La preuve par la flottille de la liberté

Il faut comprendre par cet acte sanglant de piraterie — par des patrouilleurs israéliens, contre la flottille internationale  de la Liberté, transportant des aides humanitaires aux Gazaouis, victimes d’un blocus ignoble imposé par Israël avec la bénédiction de l’Occident — qu’il s’agit d’une des manifestations des plus logiques de la part d’un “Israël” englué dans les contradictions d’une idéologie colonialiste et fasciste.

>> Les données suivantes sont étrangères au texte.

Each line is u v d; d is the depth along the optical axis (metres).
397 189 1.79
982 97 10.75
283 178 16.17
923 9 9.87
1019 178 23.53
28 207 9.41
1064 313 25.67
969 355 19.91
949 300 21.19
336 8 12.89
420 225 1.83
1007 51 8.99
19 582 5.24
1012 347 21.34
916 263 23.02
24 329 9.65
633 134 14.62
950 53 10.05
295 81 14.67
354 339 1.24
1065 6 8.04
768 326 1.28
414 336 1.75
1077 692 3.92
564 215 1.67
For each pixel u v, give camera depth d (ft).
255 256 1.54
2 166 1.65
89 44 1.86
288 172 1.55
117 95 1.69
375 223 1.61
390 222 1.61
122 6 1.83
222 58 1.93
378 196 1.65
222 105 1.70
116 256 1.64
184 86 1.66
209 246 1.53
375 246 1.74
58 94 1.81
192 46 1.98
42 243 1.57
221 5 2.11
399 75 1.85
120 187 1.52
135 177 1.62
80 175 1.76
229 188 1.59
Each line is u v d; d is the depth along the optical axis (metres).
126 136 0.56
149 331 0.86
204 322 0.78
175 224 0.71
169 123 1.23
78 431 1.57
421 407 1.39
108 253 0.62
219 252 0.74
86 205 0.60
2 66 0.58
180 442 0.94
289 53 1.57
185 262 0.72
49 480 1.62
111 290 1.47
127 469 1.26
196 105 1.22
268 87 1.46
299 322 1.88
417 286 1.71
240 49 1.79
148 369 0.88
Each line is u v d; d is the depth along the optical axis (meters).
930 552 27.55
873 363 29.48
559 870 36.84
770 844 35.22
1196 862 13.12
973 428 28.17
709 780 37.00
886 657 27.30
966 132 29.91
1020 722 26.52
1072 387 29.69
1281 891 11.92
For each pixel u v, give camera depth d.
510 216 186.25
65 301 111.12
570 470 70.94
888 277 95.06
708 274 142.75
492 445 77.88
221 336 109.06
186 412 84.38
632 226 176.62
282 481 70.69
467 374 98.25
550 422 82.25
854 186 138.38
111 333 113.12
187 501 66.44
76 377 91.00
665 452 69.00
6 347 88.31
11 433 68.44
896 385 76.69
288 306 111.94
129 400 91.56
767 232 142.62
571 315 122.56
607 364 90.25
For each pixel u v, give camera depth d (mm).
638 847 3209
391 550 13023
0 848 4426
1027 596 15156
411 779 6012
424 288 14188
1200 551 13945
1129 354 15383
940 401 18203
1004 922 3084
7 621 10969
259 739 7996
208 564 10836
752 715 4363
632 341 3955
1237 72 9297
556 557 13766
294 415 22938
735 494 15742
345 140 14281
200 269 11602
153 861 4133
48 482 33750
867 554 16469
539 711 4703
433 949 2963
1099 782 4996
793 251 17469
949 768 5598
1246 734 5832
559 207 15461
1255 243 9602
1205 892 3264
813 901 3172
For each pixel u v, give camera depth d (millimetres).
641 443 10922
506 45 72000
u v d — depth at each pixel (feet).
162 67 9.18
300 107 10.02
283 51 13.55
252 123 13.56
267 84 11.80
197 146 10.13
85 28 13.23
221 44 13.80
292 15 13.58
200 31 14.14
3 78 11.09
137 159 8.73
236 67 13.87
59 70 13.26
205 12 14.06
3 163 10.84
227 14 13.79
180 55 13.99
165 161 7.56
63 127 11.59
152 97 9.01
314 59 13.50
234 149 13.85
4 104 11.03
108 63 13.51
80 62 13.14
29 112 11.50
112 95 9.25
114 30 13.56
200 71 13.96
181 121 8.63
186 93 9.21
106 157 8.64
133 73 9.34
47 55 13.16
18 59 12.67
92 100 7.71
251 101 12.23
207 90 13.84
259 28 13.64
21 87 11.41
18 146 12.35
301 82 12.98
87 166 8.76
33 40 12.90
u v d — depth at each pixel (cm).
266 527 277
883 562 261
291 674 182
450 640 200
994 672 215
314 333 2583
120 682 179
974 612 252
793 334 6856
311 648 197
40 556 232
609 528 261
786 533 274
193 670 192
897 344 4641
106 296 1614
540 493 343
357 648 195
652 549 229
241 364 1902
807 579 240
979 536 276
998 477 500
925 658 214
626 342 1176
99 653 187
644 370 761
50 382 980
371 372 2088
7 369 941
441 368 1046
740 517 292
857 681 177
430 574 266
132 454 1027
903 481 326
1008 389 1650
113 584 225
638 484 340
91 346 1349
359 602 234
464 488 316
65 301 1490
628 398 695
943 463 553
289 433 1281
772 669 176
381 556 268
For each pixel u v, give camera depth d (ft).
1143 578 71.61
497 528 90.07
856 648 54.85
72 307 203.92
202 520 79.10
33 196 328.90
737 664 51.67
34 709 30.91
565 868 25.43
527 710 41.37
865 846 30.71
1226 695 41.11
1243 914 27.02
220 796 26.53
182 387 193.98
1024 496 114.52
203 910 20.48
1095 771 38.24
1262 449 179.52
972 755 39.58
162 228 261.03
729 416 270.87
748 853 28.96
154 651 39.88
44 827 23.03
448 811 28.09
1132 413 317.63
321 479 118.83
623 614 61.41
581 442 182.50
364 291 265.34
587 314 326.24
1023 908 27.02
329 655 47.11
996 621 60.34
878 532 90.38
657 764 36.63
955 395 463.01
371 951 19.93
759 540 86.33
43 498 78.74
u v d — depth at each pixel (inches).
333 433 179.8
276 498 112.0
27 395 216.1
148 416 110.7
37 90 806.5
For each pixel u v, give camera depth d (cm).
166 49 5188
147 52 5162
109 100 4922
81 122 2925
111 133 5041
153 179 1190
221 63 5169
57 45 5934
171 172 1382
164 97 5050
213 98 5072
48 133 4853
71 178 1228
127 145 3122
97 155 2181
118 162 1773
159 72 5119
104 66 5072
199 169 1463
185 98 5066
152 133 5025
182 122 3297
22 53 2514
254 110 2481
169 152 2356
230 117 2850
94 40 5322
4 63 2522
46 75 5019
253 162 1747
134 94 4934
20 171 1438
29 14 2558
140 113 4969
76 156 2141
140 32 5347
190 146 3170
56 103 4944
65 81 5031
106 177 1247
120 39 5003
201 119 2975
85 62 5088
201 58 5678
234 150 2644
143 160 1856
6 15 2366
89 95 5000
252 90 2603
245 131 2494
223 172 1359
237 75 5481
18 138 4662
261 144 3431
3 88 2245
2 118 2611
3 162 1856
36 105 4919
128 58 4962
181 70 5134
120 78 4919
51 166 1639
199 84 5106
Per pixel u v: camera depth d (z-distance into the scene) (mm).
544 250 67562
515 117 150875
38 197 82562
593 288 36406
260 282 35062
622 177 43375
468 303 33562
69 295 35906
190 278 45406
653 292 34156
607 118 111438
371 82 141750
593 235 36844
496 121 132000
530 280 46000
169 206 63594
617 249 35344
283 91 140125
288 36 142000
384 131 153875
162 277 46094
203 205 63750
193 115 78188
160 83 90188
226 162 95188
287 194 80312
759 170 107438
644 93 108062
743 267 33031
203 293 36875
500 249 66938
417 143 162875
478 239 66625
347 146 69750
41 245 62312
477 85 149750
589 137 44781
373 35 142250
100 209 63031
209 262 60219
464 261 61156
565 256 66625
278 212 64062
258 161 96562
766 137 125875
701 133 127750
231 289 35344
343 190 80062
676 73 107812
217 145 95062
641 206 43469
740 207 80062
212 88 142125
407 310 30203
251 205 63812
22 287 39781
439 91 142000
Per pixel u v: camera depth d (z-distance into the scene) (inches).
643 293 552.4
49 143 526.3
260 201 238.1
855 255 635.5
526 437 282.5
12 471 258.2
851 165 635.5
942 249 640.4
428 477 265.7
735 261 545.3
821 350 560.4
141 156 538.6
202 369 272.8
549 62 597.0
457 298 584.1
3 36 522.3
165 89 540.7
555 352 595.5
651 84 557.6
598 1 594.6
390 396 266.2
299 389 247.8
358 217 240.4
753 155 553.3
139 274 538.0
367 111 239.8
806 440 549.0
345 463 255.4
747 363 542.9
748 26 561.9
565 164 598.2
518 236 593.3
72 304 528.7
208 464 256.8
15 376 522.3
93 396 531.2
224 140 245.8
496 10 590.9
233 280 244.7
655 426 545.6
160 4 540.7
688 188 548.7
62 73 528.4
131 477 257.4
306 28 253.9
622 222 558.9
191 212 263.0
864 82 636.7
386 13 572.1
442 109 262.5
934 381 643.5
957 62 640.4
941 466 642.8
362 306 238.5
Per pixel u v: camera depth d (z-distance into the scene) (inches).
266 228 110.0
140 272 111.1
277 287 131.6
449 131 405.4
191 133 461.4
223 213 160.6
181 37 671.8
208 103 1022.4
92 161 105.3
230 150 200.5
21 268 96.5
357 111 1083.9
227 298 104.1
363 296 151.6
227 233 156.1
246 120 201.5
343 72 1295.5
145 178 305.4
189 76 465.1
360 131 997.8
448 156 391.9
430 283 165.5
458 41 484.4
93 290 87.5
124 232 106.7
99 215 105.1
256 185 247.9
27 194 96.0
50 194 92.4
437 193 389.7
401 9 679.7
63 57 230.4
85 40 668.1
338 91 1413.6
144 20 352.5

Cet acte certifie de sa dangerosité et de sa fragilité. Il témoigne aussi de l’absurdité des réactions qui semblent atteindre les limites de l’entendement. Il n’y a pas de plus complice quand l’UE demande à Israël “une enquête complète sur les circonstances” de ce raid, c’est-à-dire au criminel, suivie des États-Unis qui, sans “condamner”, “regrettent les pertes en vies humaines” tout en voulant savoir “les circonstances” de la “tragédie”. Seul Sarkozy use de “condamnation”, mais pour “l’usage disproportionné de la force” comme s’il s’agissait d’une flottille de guerre. La bonne conscience ne s’accommode pas d’ambiguïtés devant un crime !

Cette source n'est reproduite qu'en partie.